▶ READING PASSAGE
Re: Sparse Matrix Storage Consumption Issue

2017-05-04 Thread Mingyang Wang
Out of curiosity, I increased the driver memory to 10GB, and then all
operations were executed on CP. It took 37.166s but JVM GC took 30.534s. I
was wondering whether this is the expected behavior?

Total elapsed time: 38.093 sec.
Total compilation time: 0.926 sec.
Total execution time: 37.166 sec.
Number of compiled Spark inst: 0.
Number of executed Spark inst: 0.
Cache hits (Mem, WB, FS, HDFS): 0/0/0/1.
Cache writes (WB, FS, HDFS): 0/0/0.
Cache times (ACQr/m, RLS, EXP): 30.400/0.000/0.001/0.000 sec.
HOP DAGs recompiled (PRED, SB): 0/0.
HOP DAGs recompile time: 0.000 sec.

▶ TASK SET
[a] Retype the stretch of the forum post from "2017-05-04 Thread Mingyang" through "EXP): 30.400/0.000/0.001/0.000 sec.".
[b] In the forum post, how much time did JVM GC take?
These items have no connection to the forum post.

▶ Dataset records

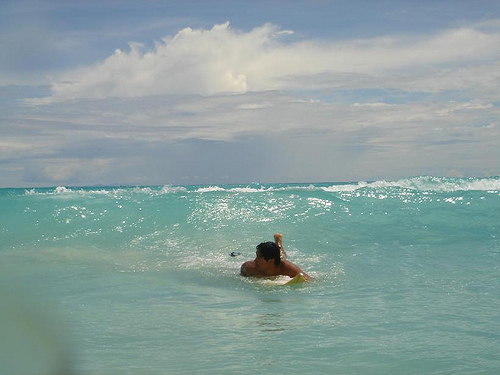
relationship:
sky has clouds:
[1, 3, 497, 186] [27, 19, 497, 187]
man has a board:
[239, 231, 310, 286] [270, 273, 306, 289]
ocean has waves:
[3, 177, 499, 374] [4, 175, 498, 268]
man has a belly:
[239, 231, 310, 286] [258, 274, 287, 278]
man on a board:
[239, 231, 310, 286] [254, 273, 290, 288]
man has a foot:
[239, 231, 310, 286] [274, 232, 280, 242]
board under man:
[254, 273, 290, 288] [239, 231, 310, 286]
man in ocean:
[239, 231, 310, 286] [3, 177, 499, 374]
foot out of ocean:
[274, 232, 280, 242] [0, 177, 499, 374]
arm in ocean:
[286, 277, 311, 292] [0, 177, 499, 374]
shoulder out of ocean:
[241, 260, 300, 275] [0, 177, 499, 374]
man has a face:
[239, 231, 310, 286] [255, 252, 268, 270]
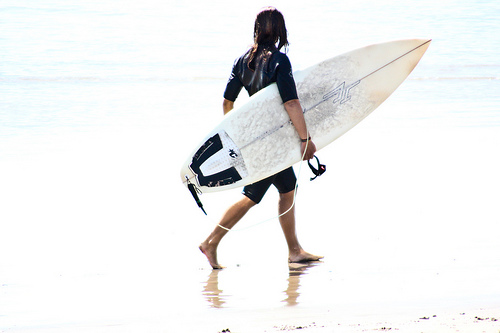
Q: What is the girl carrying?
A: A surfboard.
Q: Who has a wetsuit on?
A: The surfer.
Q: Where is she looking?
A: At the ocean.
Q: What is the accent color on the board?
A: Blue.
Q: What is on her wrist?
A: A band.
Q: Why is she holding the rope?
A: So it doesn't drag.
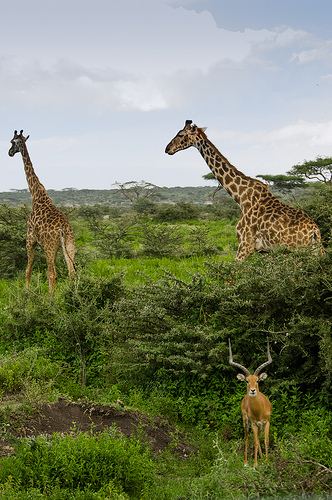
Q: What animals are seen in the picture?
A: Two giraffes and one deer.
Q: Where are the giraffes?
A: The giraffes are walking on grassy land.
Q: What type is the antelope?
A: This is an Impala deer.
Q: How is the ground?
A: Covered with shrubs, grass and small trees.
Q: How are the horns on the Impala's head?
A: Long and curved.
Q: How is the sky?
A: Grey and cloudy.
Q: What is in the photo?
A: Animals.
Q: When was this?
A: Daytime.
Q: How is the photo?
A: Clear.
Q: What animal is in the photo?
A: Giraffes.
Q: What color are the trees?
A: Green.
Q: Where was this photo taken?
A: In Africa.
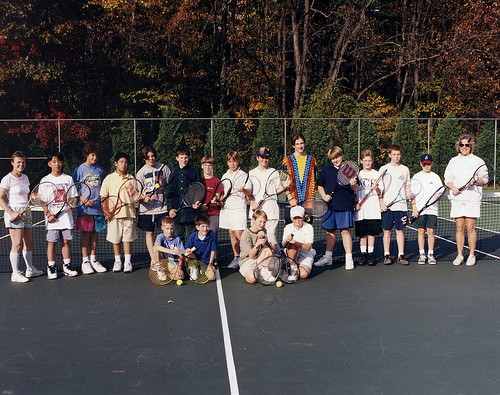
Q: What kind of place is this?
A: A tennis court.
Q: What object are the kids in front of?
A: A tennis net.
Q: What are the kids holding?
A: Rackets.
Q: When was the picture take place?
A: Daytime.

▶ ANSWERS BY TASK
[a]
2017-05-04 Thread Mingyang Wang
Out of curiosity, I increased the driver memory to 10GB, and then all
operations were executed on CP. It took 37.166s but JVM GC took 30.534s. I
was wondering whether this is the expected behavior?

Total elapsed time: 38.093 sec.
Total compilation time: 0.926 sec.
Total execution time: 37.166 sec.
Number of compiled Spark inst: 0.
Number of executed Spark inst: 0.
Cache hits (Mem, WB, FS, HDFS): 0/0/0/1.
Cache writes (WB, FS, HDFS): 0/0/0.
Cache times (ACQr/m, RLS, EXP): 30.400/0.000/0.001/0.000 sec.

[b] 30.534s